Fort Garry Historical Society
- Established: 1971
- Dissolved: 2016; 10 years ago
- Location: St. Norbert and Fort Garry in Winnipeg, Manitoba, Canada
- Coordinates: 49°45′17″N 97°8′34″W﻿ / ﻿49.75472°N 97.14278°W
- Type: non-profit historical society
- Key holdings: Henderson House
- Collections: Historic homes
- Public transit access: 162 Richamond Express - St. Norbert 91 St. Norbert

= Fort Garry Historical Society =

The Fort Garry Historical Society was a non-profit organization formed in 1971 and folded in 2016. In February 2017, the Society was officially dissolved. Founded in conjunction with the 100th anniversary of Manitoba's entrance into the Canadian Confederation, its mandate was to foster the preservation of heritage sites in St. Norbert and Fort Garry in Winnipeg, Manitoba, Canada.

The museum is affiliated with CMA, CHIN, and Virtual Museum of Canada.

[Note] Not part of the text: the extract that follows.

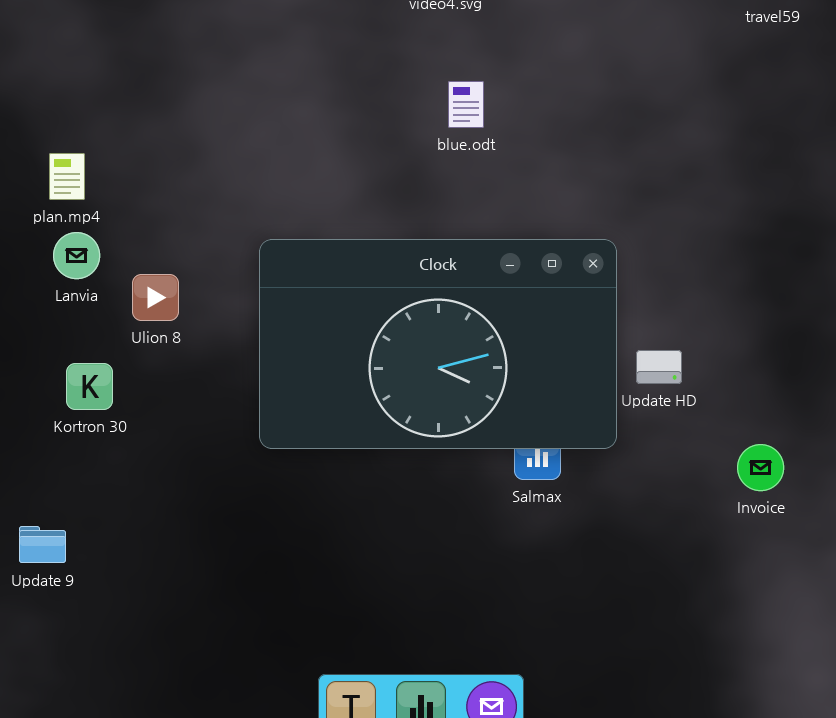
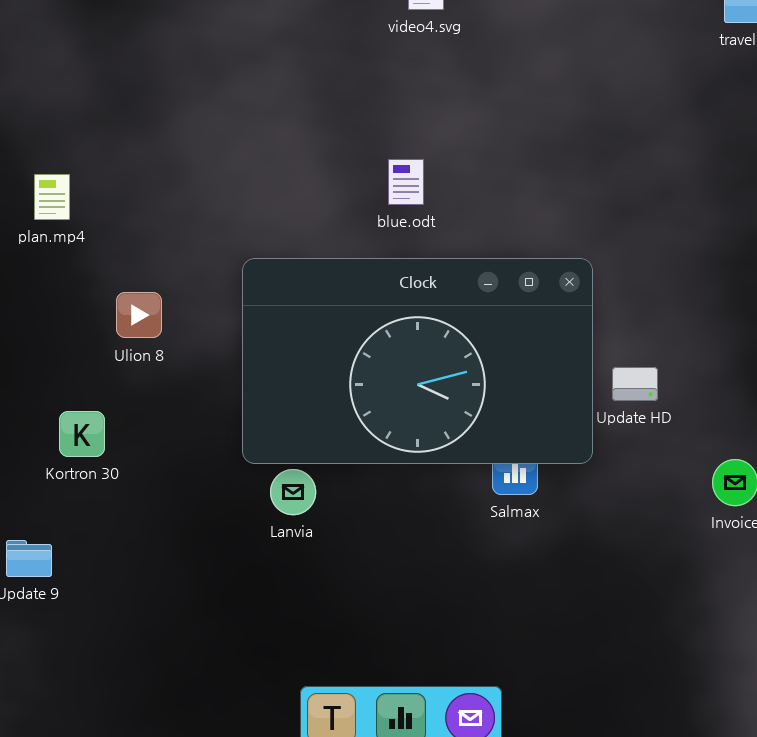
blue.odt: [448,81,484,128] -> [388,159,424,205], moved
Lanvia: [53,232,100,279] -> [270,469,316,515], moved
Kortron 30: [66,363,113,410] -> [59,411,105,457], moved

Following its dissolution, the Society voted to donate its remaining funds to local schools, establishing scholarships for students pursuing studies in Canadian history, with special consideration to those focused on Fort Gary and St. Norbert's cultural heritage. Vincent Massey Collegiate, Fort Richmond Collegiate, and St. Norbert Collegiate were gifted $5,000 each, with the freedom to determine the scholarship's requirements, delegate funds, and select recipients.

==Heritage sites==
One of historical society's primary heritage sites is the St. Norbert Provincial Heritage Park, a 17 acre park, with 14 interpretive plaques about the cultural history and development of the community. The plaques form a self-guiding tour along the La Salle and Red River, ending at the historic junction of the two rivers, which faces the floodway bridge and gates.

Responsible for the preservation of at least three historical homes, the site features the Maison Bohémier House, Maison Turenne House, and Maison Delorme House. The Turenne and Bohémier homes are fully-restored historic house museums and feature late 19th century furnishings.

The houses are also known as the Fort Garry Historical Society Museum. The houses are open in the summer season.

The house owned by Pierre Delorme, a prominent Métis politician, is also located in the park, but has not been restored.

Henderson House built in 1854 and originally at 2112 Henderson Highway in North Kildonan is also in the park and it was moved to a site next to the Delorme House in 1979. It has not been restored but the North East Winnipeg Historical Society has plans to restore the house and hopefully move it back to North Kildonan.